**Input data**
----
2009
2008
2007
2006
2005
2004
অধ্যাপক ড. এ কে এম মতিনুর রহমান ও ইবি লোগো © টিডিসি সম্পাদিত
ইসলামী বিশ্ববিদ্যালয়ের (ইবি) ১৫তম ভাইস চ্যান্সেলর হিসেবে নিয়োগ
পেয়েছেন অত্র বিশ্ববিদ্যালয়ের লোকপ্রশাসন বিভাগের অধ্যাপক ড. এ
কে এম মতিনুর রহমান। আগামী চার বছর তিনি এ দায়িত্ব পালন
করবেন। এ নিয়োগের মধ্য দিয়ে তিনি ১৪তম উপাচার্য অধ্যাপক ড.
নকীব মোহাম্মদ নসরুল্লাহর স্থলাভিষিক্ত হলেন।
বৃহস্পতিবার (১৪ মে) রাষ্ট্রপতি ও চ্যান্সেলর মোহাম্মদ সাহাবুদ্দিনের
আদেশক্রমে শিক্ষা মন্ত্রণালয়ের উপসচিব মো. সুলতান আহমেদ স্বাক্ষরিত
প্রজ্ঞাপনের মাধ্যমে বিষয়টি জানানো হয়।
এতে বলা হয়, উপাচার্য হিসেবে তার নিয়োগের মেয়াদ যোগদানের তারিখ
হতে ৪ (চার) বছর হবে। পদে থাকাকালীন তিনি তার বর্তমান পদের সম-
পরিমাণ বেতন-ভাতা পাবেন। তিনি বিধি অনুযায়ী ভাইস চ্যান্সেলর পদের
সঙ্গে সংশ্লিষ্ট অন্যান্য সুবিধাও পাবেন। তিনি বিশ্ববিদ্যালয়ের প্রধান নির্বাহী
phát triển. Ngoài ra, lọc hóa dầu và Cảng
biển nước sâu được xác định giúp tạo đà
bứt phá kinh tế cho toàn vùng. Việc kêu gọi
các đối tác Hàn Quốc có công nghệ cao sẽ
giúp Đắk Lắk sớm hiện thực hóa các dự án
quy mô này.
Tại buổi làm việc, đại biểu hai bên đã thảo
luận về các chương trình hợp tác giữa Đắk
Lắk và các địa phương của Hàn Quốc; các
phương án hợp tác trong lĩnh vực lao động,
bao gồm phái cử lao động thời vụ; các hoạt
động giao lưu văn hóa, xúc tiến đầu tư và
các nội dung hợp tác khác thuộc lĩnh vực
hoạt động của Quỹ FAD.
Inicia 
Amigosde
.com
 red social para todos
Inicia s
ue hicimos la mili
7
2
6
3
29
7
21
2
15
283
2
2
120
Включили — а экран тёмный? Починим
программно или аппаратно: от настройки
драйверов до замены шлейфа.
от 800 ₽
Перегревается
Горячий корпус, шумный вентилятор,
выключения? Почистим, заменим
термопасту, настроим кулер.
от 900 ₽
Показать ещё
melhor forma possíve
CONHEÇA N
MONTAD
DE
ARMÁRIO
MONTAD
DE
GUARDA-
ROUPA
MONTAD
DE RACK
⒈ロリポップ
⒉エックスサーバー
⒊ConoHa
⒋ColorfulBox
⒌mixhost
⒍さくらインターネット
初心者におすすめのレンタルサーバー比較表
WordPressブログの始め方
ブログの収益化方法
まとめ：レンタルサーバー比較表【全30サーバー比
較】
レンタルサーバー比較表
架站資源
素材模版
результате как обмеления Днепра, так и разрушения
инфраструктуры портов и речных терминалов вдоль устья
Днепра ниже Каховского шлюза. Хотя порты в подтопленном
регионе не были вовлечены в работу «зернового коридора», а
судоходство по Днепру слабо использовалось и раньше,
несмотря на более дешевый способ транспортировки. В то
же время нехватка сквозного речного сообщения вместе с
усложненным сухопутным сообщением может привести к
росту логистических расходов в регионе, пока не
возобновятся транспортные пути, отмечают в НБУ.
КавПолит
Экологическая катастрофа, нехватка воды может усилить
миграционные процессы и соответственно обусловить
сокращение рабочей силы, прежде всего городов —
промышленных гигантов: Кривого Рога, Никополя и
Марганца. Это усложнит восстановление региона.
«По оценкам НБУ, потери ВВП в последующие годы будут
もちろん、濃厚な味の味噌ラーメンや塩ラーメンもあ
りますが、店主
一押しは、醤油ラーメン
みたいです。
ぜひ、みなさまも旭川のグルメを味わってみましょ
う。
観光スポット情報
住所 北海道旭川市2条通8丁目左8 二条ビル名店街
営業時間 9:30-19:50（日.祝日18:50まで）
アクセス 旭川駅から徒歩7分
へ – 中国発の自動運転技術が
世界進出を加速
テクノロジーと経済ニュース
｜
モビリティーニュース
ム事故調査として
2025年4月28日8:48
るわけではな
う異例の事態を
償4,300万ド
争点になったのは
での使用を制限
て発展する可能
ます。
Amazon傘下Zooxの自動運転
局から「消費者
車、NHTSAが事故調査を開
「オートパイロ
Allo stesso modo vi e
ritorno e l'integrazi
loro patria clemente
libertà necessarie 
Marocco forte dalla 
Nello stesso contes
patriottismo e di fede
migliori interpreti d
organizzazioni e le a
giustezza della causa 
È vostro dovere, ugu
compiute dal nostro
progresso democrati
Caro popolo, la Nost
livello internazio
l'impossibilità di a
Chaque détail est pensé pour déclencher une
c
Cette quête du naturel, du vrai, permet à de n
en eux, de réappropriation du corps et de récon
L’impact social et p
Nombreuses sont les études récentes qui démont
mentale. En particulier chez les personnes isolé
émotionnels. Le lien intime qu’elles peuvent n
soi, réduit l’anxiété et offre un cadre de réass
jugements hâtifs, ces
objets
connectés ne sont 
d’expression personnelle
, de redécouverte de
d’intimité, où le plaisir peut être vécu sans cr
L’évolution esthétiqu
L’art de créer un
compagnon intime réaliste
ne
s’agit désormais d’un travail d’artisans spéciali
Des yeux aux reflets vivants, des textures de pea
----
**The task**
Revise the lines from the first one through the line containing "কে এম মতিনুর রহমান।", putting "উপাচার্য" wherever "ভাইস চ্যান্সেলর" appears and leaving everything else as it is.

**Your response**
2009
2008
2007
2006
2005
2004
অধ্যাপক ড. এ কে এম মতিনুর রহমান ও ইবি লোগো © টিডিসি সম্পাদিত
ইসলামী বিশ্ববিদ্যালয়ের (ইবি) ১৫তম উপাচার্য হিসেবে নিয়োগ
পেয়েছেন অত্র বিশ্ববিদ্যালয়ের লোকপ্রশাসন বিভাগের অধ্যাপক ড. এ
কে এম মতিনুর রহমান। আগামী চার বছর তিনি এ দায়িত্ব পালন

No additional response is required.